Task requirements:
Extract every line in the items below that contains the word "What", and copy each one.

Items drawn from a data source
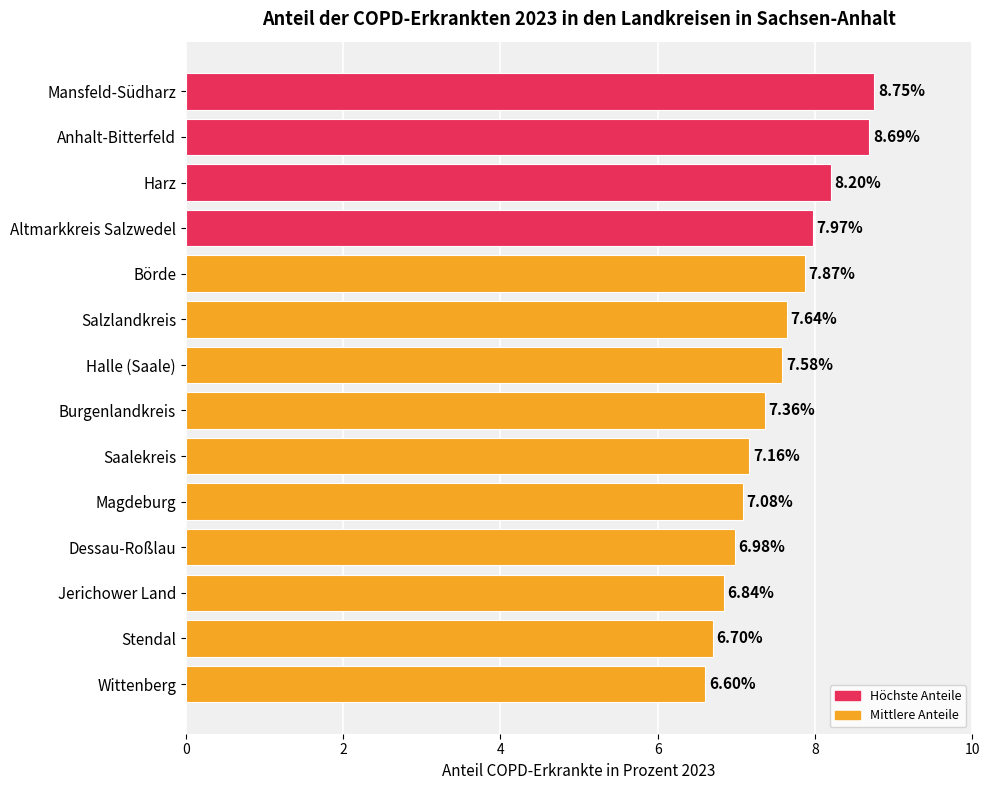

What is the change in value from Burgenlandkreis to Magdeburg?

-0.3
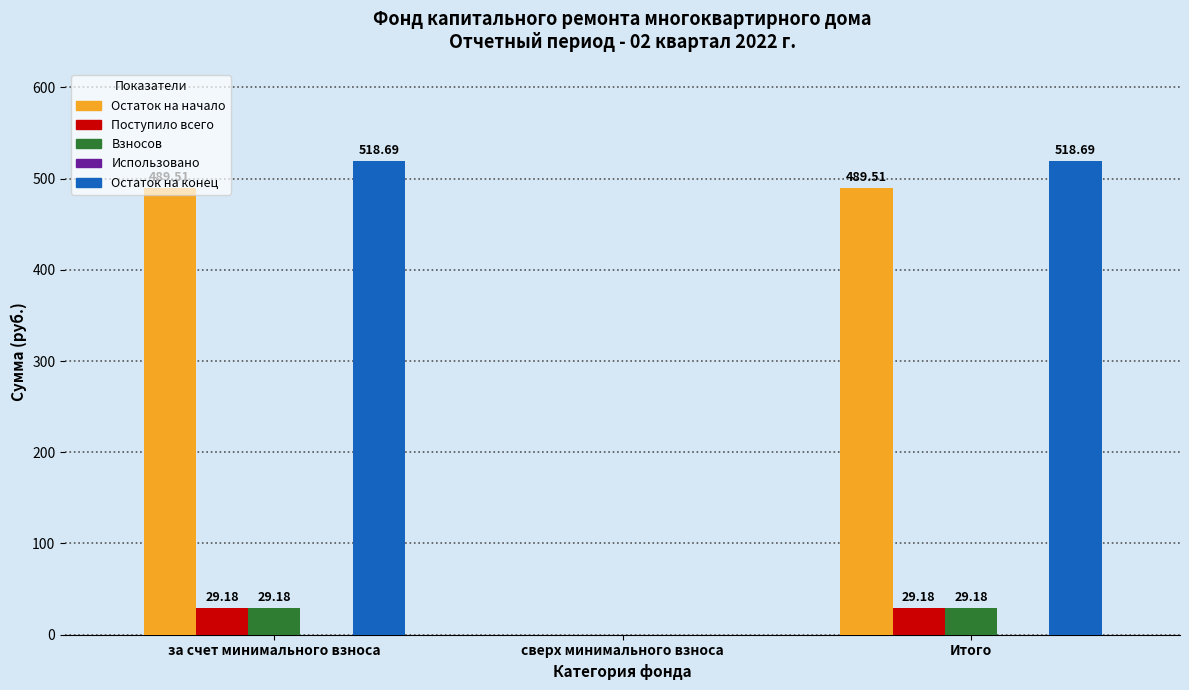

What is the sum of all Остаток на начало values?

979.0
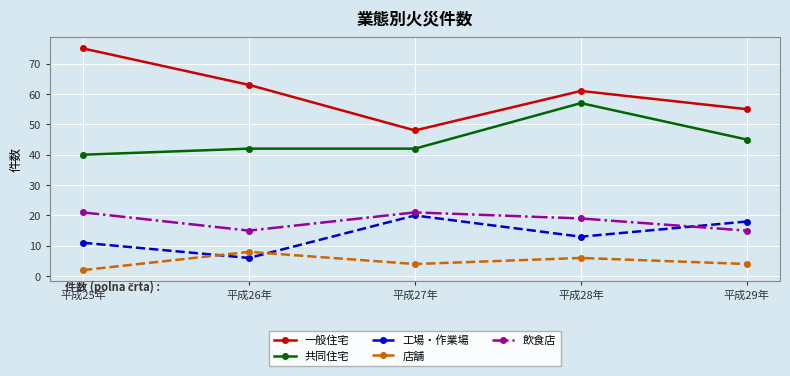

True or false: 工場・作業場 has a value of 18 at 平成29年.

True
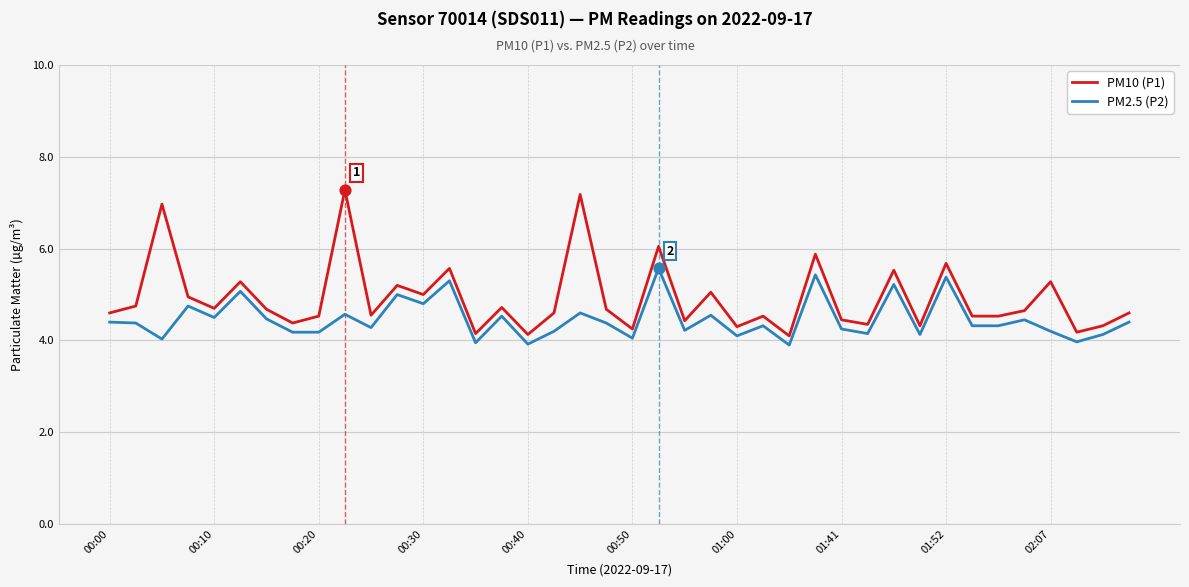

Which series has the largest range (max minus min)?

PM10 (P1)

Solution to the exercise:
What is the change in value from Burgenlandkreis to Magdeburg?
What is the sum of all Остаток на начало values?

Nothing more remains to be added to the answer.